>> start

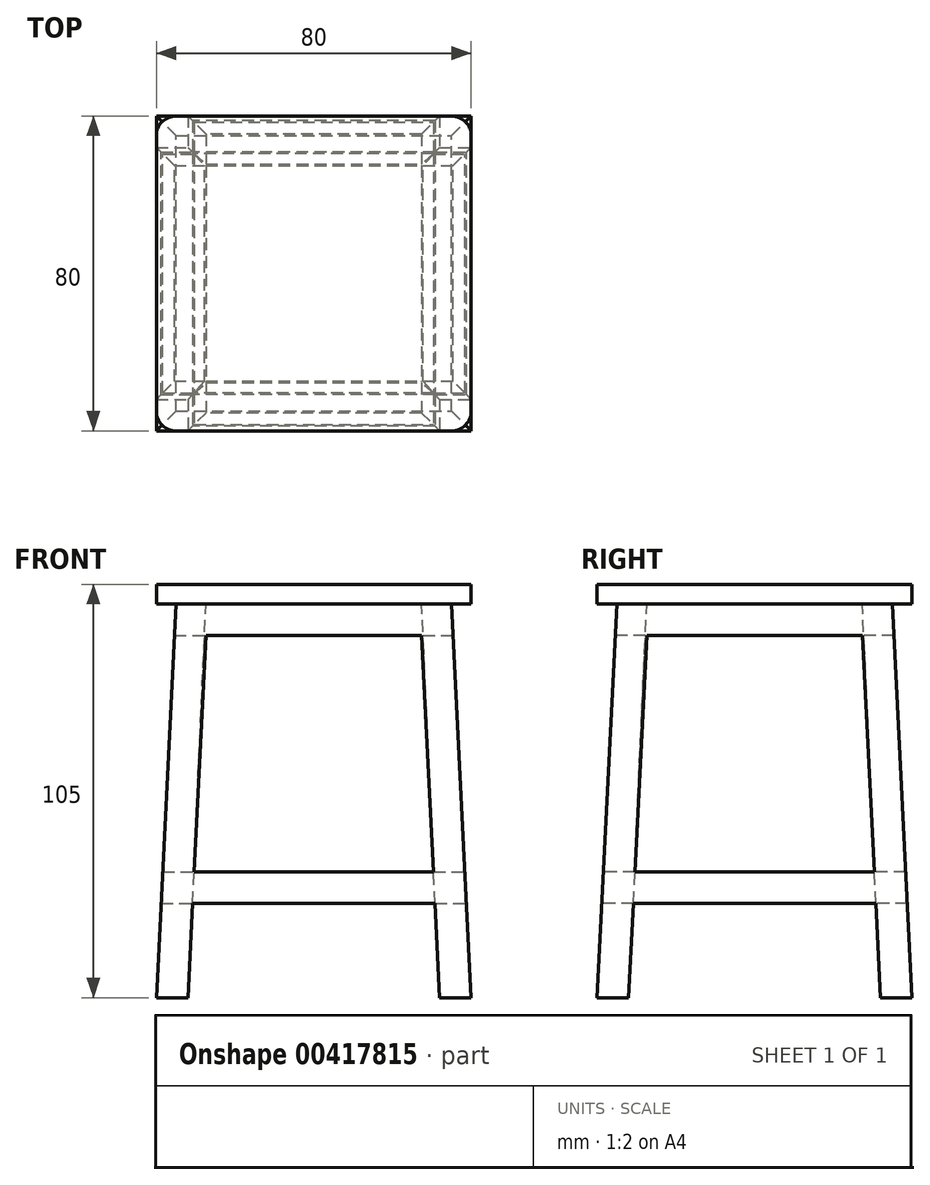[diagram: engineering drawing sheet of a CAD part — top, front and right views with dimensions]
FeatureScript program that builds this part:
annotation { "Feature Type Name" : "Feature", "Feature Type Description" : "" }
export const myFeature = defineFeature(function(context is Context, id is Id, definition is map)
    precondition{}
    {
        {
            var Q0;
            Q0=qCreatedBy(makeId("Top.planeOp"),FACE);
            var sketch = newSketch(context, id + "F0", { "sketchPlane" : qUnion([Q0])});
            skLineSegment(sketch, "E0.bottom", {"start": v(-35, -35) * mm, "end": v(35, -35) * mm});
            skLineSegment(sketch, "E0.top", {"start": v(-35, 35) * mm, "end": v(35, 35) * mm});
            skLineSegment(sketch, "E0.left", {"start": v(-35, -35) * mm, "end": v(-35, 35) * mm});
            skLineSegment(sketch, "E0.right", {"start": v(35, -35) * mm, "end": v(35, 35) * mm});
            skPoint(sketch, "E0.middle", {"position": v(0, 0) * mm});
            skSolve(sketch);
        }
        {
            var Q0;
            Q0=qCreatedBy(makeId("Top.planeOp"),FACE);
            cPlane(context, id + "F1", {"entities" : qUnion([Q0]), "cplaneType" : CPlaneType.OFFSET, "offset" : 100 * mm, "oppositeDirection" : true, "width" : 150 * mm, "height" : 150 * mm});
        }
        {
            var Q0;
            Q0=qCreatedBy(id+"F1.planeOp",FACE);
            var sketch = newSketch(context, id + "F2", { "sketchPlane" : qUnion([Q0])});
            skLineSegment(sketch, "E1.bottom", {"start": v(-40, -40) * mm, "end": v(40, -40) * mm});
            skLineSegment(sketch, "E1.top", {"start": v(-40, 40) * mm, "end": v(40, 40) * mm});
            skLineSegment(sketch, "E1.left", {"start": v(-40, -40) * mm, "end": v(-40, 40) * mm});
            skLineSegment(sketch, "E1.right", {"start": v(40, -40) * mm, "end": v(40, 40) * mm});
            skPoint(sketch, "E1.middle", {"position": v(0, 0) * mm});
            skSolve(sketch);
        }
        {
            var Q0;
            Q0=makeQuery(id+"F0.imprint","IMPRINT",FACE,{"disambiguationData":[TD([[makeQuery(id+"F0.imprint","IMPRINT",EDGE,{"derivedFrom":sQuery(id+"F0.wireOp",EDGE,"E0.bottom")}),1.0]])]});
            var Q1;
            Q1=makeQuery(id+"F2.imprint","IMPRINT",FACE,{"disambiguationData":[TD([[makeQuery(id+"F2.imprint","IMPRINT",EDGE,{"derivedFrom":sQuery(id+"F2.wireOp",EDGE,"E1.bottom")}),1.0]])]});
            loft(context, id + "F3", {"sheetProfilesArray" : [{ "sheetProfileEntities" : qUnion([Q0]) }, { "sheetProfileEntities" : qUnion([Q1]) }]});
        }
        {
            var Q0;
            Q0=qCreatedBy(makeId("Front.planeOp"),FACE);
            var sketch = newSketch(context, id + "F4", { "sketchPlane" : qUnion([Q0])});
            skLineSegment(sketch, "E2", {"start": v(32, -100) * mm, "end": v(30.8, -76) * mm});
            skLineSegment(sketch, "E3", {"start": v(-32, -100) * mm, "end": v(-30.8, -76) * mm});
            skLineSegment(sketch, "E4", {"start": v(-27.4, -8) * mm, "end": v(27.4, -8) * mm});
            skLineSegment(sketch, "E5", {"start": v(30.4, -68) * mm, "end": v(-30.4, -68) * mm});
            skLineSegment(sketch, "E6", {"start": v(-30.8, -76) * mm, "end": v(30.8, -76) * mm});
            skLineSegment(sketch, "E7", {"start": v(30.8, -76) * mm, "end": v(32, -100) * mm});
            skLineSegment(sketch, "E8", {"start": v(32, -100) * mm, "end": v(-32, -100) * mm});
            skPoint(sketch, "E9.0.start.orphan", {"position": v(35, 0) * mm});
            skPoint(sketch, "E10.0.start.orphan", {"position": v(-35, 0) * mm});
            skPoint(sketch, "E11.0.start.orphan", {"position": v(-40, -100) * mm});
            skLineSegment(sketch, "E12.trimOffspring", {"start": v(30.4, -68) * mm, "end": v(27.4, -8) * mm});
            skLineSegment(sketch, "E13.trimOffspring", {"start": v(-30.4, -68) * mm, "end": v(-27.4, -8) * mm});
            skPoint(sketch, "E14.trimOffspring.end.orphan", {"position": v(40, -100) * mm});
            skSolve(sketch);
        }
        {
            var Q0;
            Q0 = qSketchRegion(id + "F4", true);
            extrude(context, id + "F5", {"entities" : qUnion([Q0]), "operationType" : NewBodyOperationType.REMOVE, "endBound" : BoundingType.SYMMETRIC, "oppositeDirection" : true, "depth" : 125.6 * mm});
        }
        {
            var Q0;
            Q0=qCreatedBy(makeId("Right.planeOp"),FACE);
            var sketch = newSketch(context, id + "F6", { "sketchPlane" : qUnion([Q0])});
            skLineSegment(sketch, "E15.0.1", {"start": v(32, -100) * mm, "end": v(-32, -100) * mm});
            skLineSegment(sketch, "E16", {"start": v(32, -100) * mm, "end": v(30.8, -76) * mm});
            skLineSegment(sketch, "E17", {"start": v(27.4, -8) * mm, "end": v(-27.4, -8) * mm});
            skLineSegment(sketch, "E18", {"start": v(-27.4, -8) * mm, "end": v(-30.4, -68) * mm});
            skLineSegment(sketch, "E19", {"start": v(30.4, -68) * mm, "end": v(-30.4, -68) * mm});
            skLineSegment(sketch, "E20", {"start": v(30.8, -76) * mm, "end": v(-30.8, -76) * mm});
            skLineSegment(sketch, "E21.trimOffspring", {"start": v(-30.8, -76) * mm, "end": v(-32, -100) * mm});
            skLineSegment(sketch, "E22.trimOffspring", {"start": v(30.4, -68) * mm, "end": v(27.4, -8) * mm});
            skPoint(sketch, "E15.0.0.end.orphan", {"position": v(40, -100) * mm});
            skPoint(sketch, "E15.0.2.start.orphan", {"position": v(-40, -100) * mm});
            skPoint(sketch, "E15.0.3.end.orphan", {"position": v(35, 0) * mm});
            skPoint(sketch, "E15.0.3.start.orphan", {"position": v(-35, 0) * mm});
            skSolve(sketch);
        }
        {
            var Q0;
            Q0 = qSketchRegion(id + "F6", true);
            extrude(context, id + "F7", {"entities" : qUnion([Q0]), "operationType" : NewBodyOperationType.REMOVE, "endBound" : BoundingType.SYMMETRIC, "oppositeDirection" : true, "depth" : 192 * mm});
        }
        {
            var Q0;
            Q0=makeQuery(id+"F7.boolean.opBoolean","MERGE",FACE,{"derivedFrom":[makeQuery(id+"F5.boolean.opBoolean","COPY",FACE,{"derivedFrom":makeQuery(id+"F5.opExtrude","SWEPT_FACE",FACE,{"disambiguationData":[OSD([sQuery(id+"F4.wireOp",EDGE,"E6")])]})}),makeQuery(id+"F7.opExtrude","SWEPT_FACE",FACE,{"disambiguationData":[OSD([sQuery(id+"F6.wireOp",EDGE,"E20")])]})]});
            var sketch = newSketch(context, id + "F8", { "sketchPlane" : qUnion([Q0])});
            skLineSegment(sketch, "E23.bottom", {"start": v(30.8, -30.8) * mm, "end": v(-30.8, -30.8) * mm});
            skLineSegment(sketch, "E23.top", {"start": v(30.8, 30.8) * mm, "end": v(-30.8, 30.8) * mm});
            skLineSegment(sketch, "E23.left", {"start": v(30.8, -30.8) * mm, "end": v(30.8, 30.8) * mm});
            skLineSegment(sketch, "E23.right", {"start": v(-30.8, -30.8) * mm, "end": v(-30.8, 30.8) * mm});
            skPoint(sketch, "E23.middle", {"position": v(0, 0) * mm});
            skSolve(sketch);
        }
        {
            var Q0;
            Q0=makeQuery(id+"F3.opLoft","CAP_FACE",FACE,{"disambiguationData":[OSD([makeQuery(id+"F0.imprint","IMPRINT",FACE,{"disambiguationData":[TD([[makeQuery(id+"F0.imprint","IMPRINT",EDGE,{"derivedFrom":sQuery(id+"F0.wireOp",EDGE,"E0.bottom")}),1.0]])]})])],"isStart":true});
            var sketch = newSketch(context, id + "F9", { "sketchPlane" : qUnion([Q0])});
            skLineSegment(sketch, "E24.bottom", {"start": v(-27.4, 27.4) * mm, "end": v(27.4, 27.4) * mm});
            skLineSegment(sketch, "E24.top", {"start": v(-27.4, -27.4) * mm, "end": v(27.4, -27.4) * mm});
            skLineSegment(sketch, "E24.left", {"start": v(-27.4, 27.4) * mm, "end": v(-27.4, -27.4) * mm});
            skLineSegment(sketch, "E24.right", {"start": v(27.4, 27.4) * mm, "end": v(27.4, -27.4) * mm});
            skPoint(sketch, "E24.middle", {"position": v(0, 0) * mm});
            skPoint(sketch, "E25.0", {"position": v(-27.4, 27.4) * mm});
            skSolve(sketch);
        }
        {
            var Q1;
            Q1=makeQuery(id+"F8.imprint","IMPRINT",FACE,{"disambiguationData":[TD([[makeQuery(id+"F8.imprint","IMPRINT",EDGE,{"derivedFrom":sQuery(id+"F8.wireOp",EDGE,"E23.bottom")}),-1.0]])]});
            var Q2;
            Q2=makeQuery(id+"F9.imprint","IMPRINT",FACE,{"disambiguationData":[TD([[makeQuery(id+"F9.imprint","IMPRINT",EDGE,{"derivedFrom":sQuery(id+"F9.wireOp",EDGE,"E24.bottom")}),-1.0]])]});
            loft(context, id + "F10", {"operationType" : NewBodyOperationType.REMOVE, "sheetProfilesArray" : [{ "sheetProfileEntities" : qUnion([Q1]) }, { "sheetProfileEntities" : qUnion([Q2]) }]});
        }
        {
            var Q0;
            Q0=makeQuery(id+"F3.opLoft","CAP_FACE",FACE,{"disambiguationData":[OSD([makeQuery(id+"F0.imprint","IMPRINT",FACE,{"disambiguationData":[TD([[makeQuery(id+"F0.imprint","IMPRINT",EDGE,{"derivedFrom":sQuery(id+"F0.wireOp",EDGE,"E0.bottom")}),1.0]])]})])],"isStart":true});
            var sketch = newSketch(context, id + "F11", { "sketchPlane" : qUnion([Q0])});
            skLineSegment(sketch, "E26.bottom", {"start": v(-40, -40) * mm, "end": v(40, -40) * mm});
            skLineSegment(sketch, "E26.top", {"start": v(-40, 40) * mm, "end": v(40, 40) * mm});
            skLineSegment(sketch, "E26.left", {"start": v(-40, -40) * mm, "end": v(-40, 40) * mm});
            skLineSegment(sketch, "E26.right", {"start": v(40, -40) * mm, "end": v(40, 40) * mm});
            skPoint(sketch, "E26.middle", {"position": v(0, 0) * mm});
            skSolve(sketch);
        }
        {
            var Q0;
            Q0 = qSketchRegion(id + "F11", true);
            extrude(context, id + "F12", {"entities" : qUnion([Q0]), "operationType" : NewBodyOperationType.ADD, "depth" : 5 * mm});
        }
        {
            var Q0;
            Q0=makeQuery(id+"F12.opExtrude","SWEPT_EDGE",EDGE,{"disambiguationData":[OSD([sQuery(id+"F11.wireOp",EDGE,"E26.top"),sQuery(id+"F11.wireOp",EDGE,"E26.left")])]});
            var Q1;
            Q1=makeQuery(id+"F12.opExtrude","SWEPT_EDGE",EDGE,{"disambiguationData":[OSD([sQuery(id+"F11.wireOp",EDGE,"E26.bottom"),sQuery(id+"F11.wireOp",EDGE,"E26.left")])]});
            var Q2;
            Q2=makeQuery(id+"F12.opExtrude","SWEPT_EDGE",EDGE,{"disambiguationData":[OSD([sQuery(id+"F11.wireOp",EDGE,"E26.bottom"),sQuery(id+"F11.wireOp",EDGE,"E26.right")])]});
            var Q3;
            Q3=makeQuery(id+"F12.opExtrude","SWEPT_EDGE",EDGE,{"disambiguationData":[OSD([sQuery(id+"F11.wireOp",EDGE,"E26.top"),sQuery(id+"F11.wireOp",EDGE,"E26.right")])]});
            fillet(context, id + "F13", {"entities" : qUnion([Q0, Q1, Q2, Q3]), "radius" : 5 * mm, "tangentPropagation" : true, "allowEdgeOverflow" : false});
        }
    });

>> end

> _Exercise prompt_: Tally the lines in the data that contain the string "operationType", counting only matches in the same upper and lower case. Reply with the number alone.

> _Solved problem_: 4